HIPAA-covered businesses can see three exceptions to the definition, the HSS said.

They are:

  1. The exception of unintentional acquisition of health information by an employee or person acting under the authority of a covered entity or business associate if the acquisition of data was made in good faith.
  2. The second exception sees the inadvertent disclosure of protected health information by a person authorized to access health information at a coveted entity or business associate.
  3. The final exception sees a covered or entity or business entity have a good faith belief that the unauthorized person to whom the disclosure was made would not have been able to retain the information.

More pointedly, entities are also required to specifically notify affected individuals following a breach.

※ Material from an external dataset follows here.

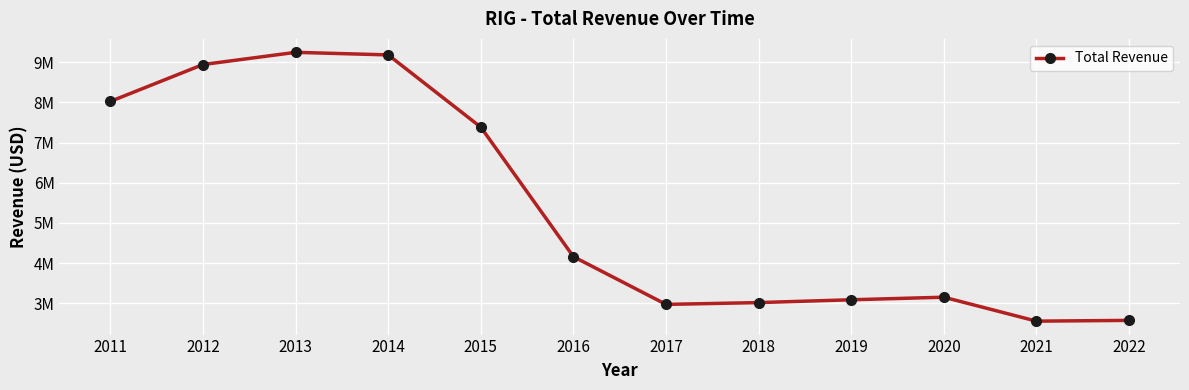

What is the change in value from 2011 to 2019?

-4939000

“Covered entities must provide this individual notice in written form by first-class mail, or alternatively, by e-mail if the affected individual has agreed to receive such notices electronically,” the HHS said. “If the covered entity has insufficient or out-of-date contact information for 10 or more individuals, the covered entity must provide substitute individual notice by either posting the notice on the home page of its website for at least 90 days or by providing the notice in major print or broadcast media where the affected individuals likely reside.”

Further, a covered entity must also have a toll-free number that remains active for 90 days, minimally, for individuals to learn if their information was accessed during the breach.

Additionally, companies that see a breach of more than 500 residents in a state or jurisdiction are also required to provide notice to major media outlets in the form of a press release.

The HHS said:

“Like individual notice, this media notification must be provided without unreasonable delay and in no case later than 60 days following the discovery of a breach and must include the same information required for the individual notice.”

Further, the HHS has also provided guidance for companies to submit breach notifications to the Secretary of breaches through a web form available here.